**Article**.
================

LIAR! http://www.google.co.uk/search?sourceid=chrome&ie=UTF-8&q=steroids


----------



## Zangief (Aug 5, 2010)

Bad idea in my opinion purely on the basis that 90% of the people using anabolic's wouldn't want to post about it to all there friends & family. I understand this feature is "optional" but I just don't see the need for it as no one would use it.

Most of the people on this site block there face's out or have there back turned to the camera in the AVI pic's which is obviously due to them wanting to remain anonymous.

Just my 2 cents.


----------



## sakso (Mar 14, 2011)

AlasTTTair said:


> LIAR! http://www.google.co.uk/search?sourceid=chrome&ie=UTF-8&q=steroids


hahaha, foock offf: http://www.google.co.uk/search?sclient=psy&hl=en&source=hp&q=steroids+cycle+help&btnG=Search&aq=f&aqi=&aql=&oq=steroids&pbx=1


----------



## Lorian (Apr 9, 2003)

I can understand some of the objection but I can't help feeling that a lot of the 'No' voters did so either on impulse or without understanding how it would affect the board..

Facebook is merely another social media platform for sharing content.. Just like Twitter, Digg, Technorati or Del.icio.us .. all of which are already integrated into UK-M.. and the have been for more than half a decade..



We support those others (without ANY issues) .. so I don't understand this backlash against offering Facebook as well. The basic principle is exactly the same, albeit to a wider audience.

In case anyone reads this who hasn't voted yet I'll say this one more time to try and make it clear.

*Integrating Facebook would NOT mean that your threads/posts or ANY content from UK-Muscle ends up on your wall UNLESS **you** CHOOSE to post it there.*

L


----------



## usernameneeded (Sep 24, 2009)

I said it last time and will say it again this time I don't think it's a good idea .

It's ok saying well people can search on the net for steroid and find this site and then see my profile , but to me they have to look for that, were as if it's linked to fb someone could like a post and that person comes on here to see what it is cause there bored rather than interested.

Also I give advice and tell certain things cause it's kind of a closed enviroment ,

I tell people I go on a BB forum I sure as hell don't tell them I take sterioids

Same as I don't know if anyone on here I know in "real life" for all I know I could have friends on here that are friends on fb or b friends of friends .and by them deciding to enable fb content there (my) friends can see what I say

Plus it's going to bring all sorts of d1cks on here with the wrong attitude , it's ok saying we can ban them but how long will people put up with it?? And we could lose some really good people and not gain anything!!

================

**Directives**.
1. In the forum thread about adding Facebook, what share of people using anabolics does Zangief say wouldn't want to post about it to friends and family?
2. Give again the part of the forum thread about adding Facebook that opens with the words containing "We support those" and closes with "a wider audience.".
3. In the forum thread about adding Facebook, which social media platforms does Lorian say are already integrated into UK-M?
The lines that come next are separate material, apart from the forum thread.

**Dataset extract**.

================

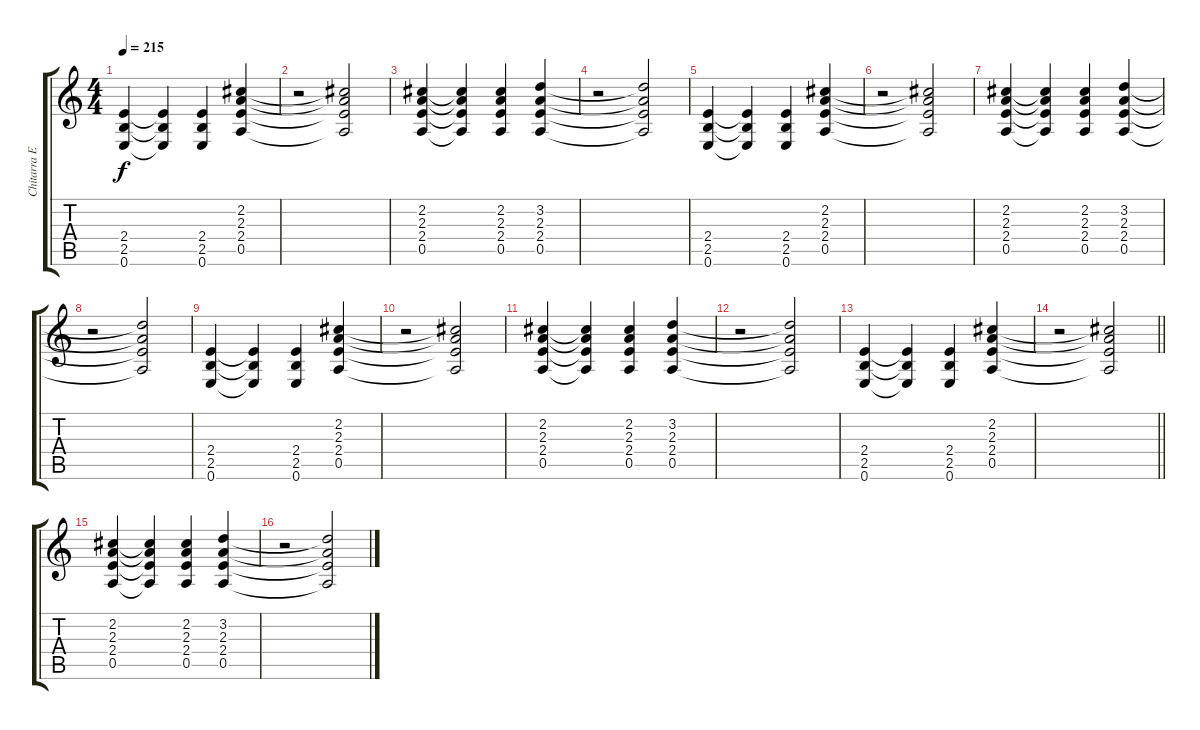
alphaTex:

================

**The solutions**.
1. 90%

2.
We support those others (without ANY issues) .. so I don't understand this backlash against offering Facebook as well. The basic principle is exactly the same, albeit to a wider audience.

3. Twitter, Digg, Technorati, Del.icio.us